I’ve calmed down a bit since this afternoon. Maybe everything’s just getting to me; the rhythm of the second half of the semester – always stuff to do, a few moments of unfilled time and sudden hellish whirlwinds of poorly-executed activity — have a way of eroding my faith in that BA (which I’m still about two years away from achieving).

Or maybe, since this is my last column, I’m delivering a sort of ultimatum to myself. God knows I inflicted all this on myself. Who knew that after kicking ass for two years with 18 credits each semester, 14 credits would totally screw me? I’ve learned my lesson: 12 next semester, half of which will probably be independent study.

But then again, there’s also The Michigan Daily, the glorious high-speed timesucker that’s somehow absorbed my life. It’s sick how much time I’ve spent in the Student Publications Building, how many hastily-considered words I’ve crammed together in pursuit of journalistic adequacy, how badly I want to keep doing it until I graduate (current estimate: 2007).
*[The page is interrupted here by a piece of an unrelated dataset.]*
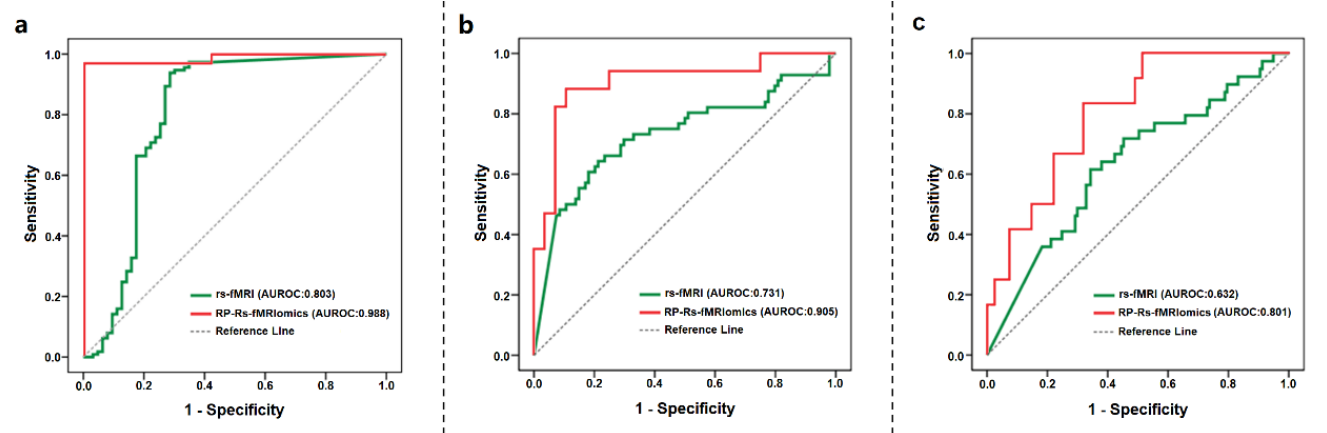
Figure 4. Receiver operating characteristic (ROC) curves for three prediction models in rs-fMRI and in the validation cohort of RP-Rs-fMRIomics: ( a ) grading model; ( b ) IDH grade model; ( c ) survival model.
By the way, it’s 11:59 now, and no, it didn’t take me 32 minutes to write two paragraphs. I’ve just been multitasking.

Okay, so here it is — what all my bitching and screaming and tears and excuses taught me this semester:

I’ve learned to write my column to fit the page, and that dead ads are an editor’s best friend. I’ve learned that the best teachers are the ones who will consider your unexcused absences and begged requests for extra time on assignments with a whole-but-desperate person in mind, not just a nodding, note-taking automaton. I’ve learned that if I’m doomed to suffer, to never have a moment to myself, I’m going to do it for something I love, and that’s why I ran for an editor position in next semester’s Arts section. I might spend the next two summers taking highly-concentrated distribution requirements in Ann Arbor, but there’s no way I would’ve even made it to junior year without quality motivation — something more substantial than credit hours and a framed piece of paper to look forward to.

If leading a normal goddamn adult life — cooking dinner, spending time with my boyfriend, thrift shopping, playing Scrabble, doing, dare I say it, grown-up stuff — means becoming a mediocre student, I’ll take it.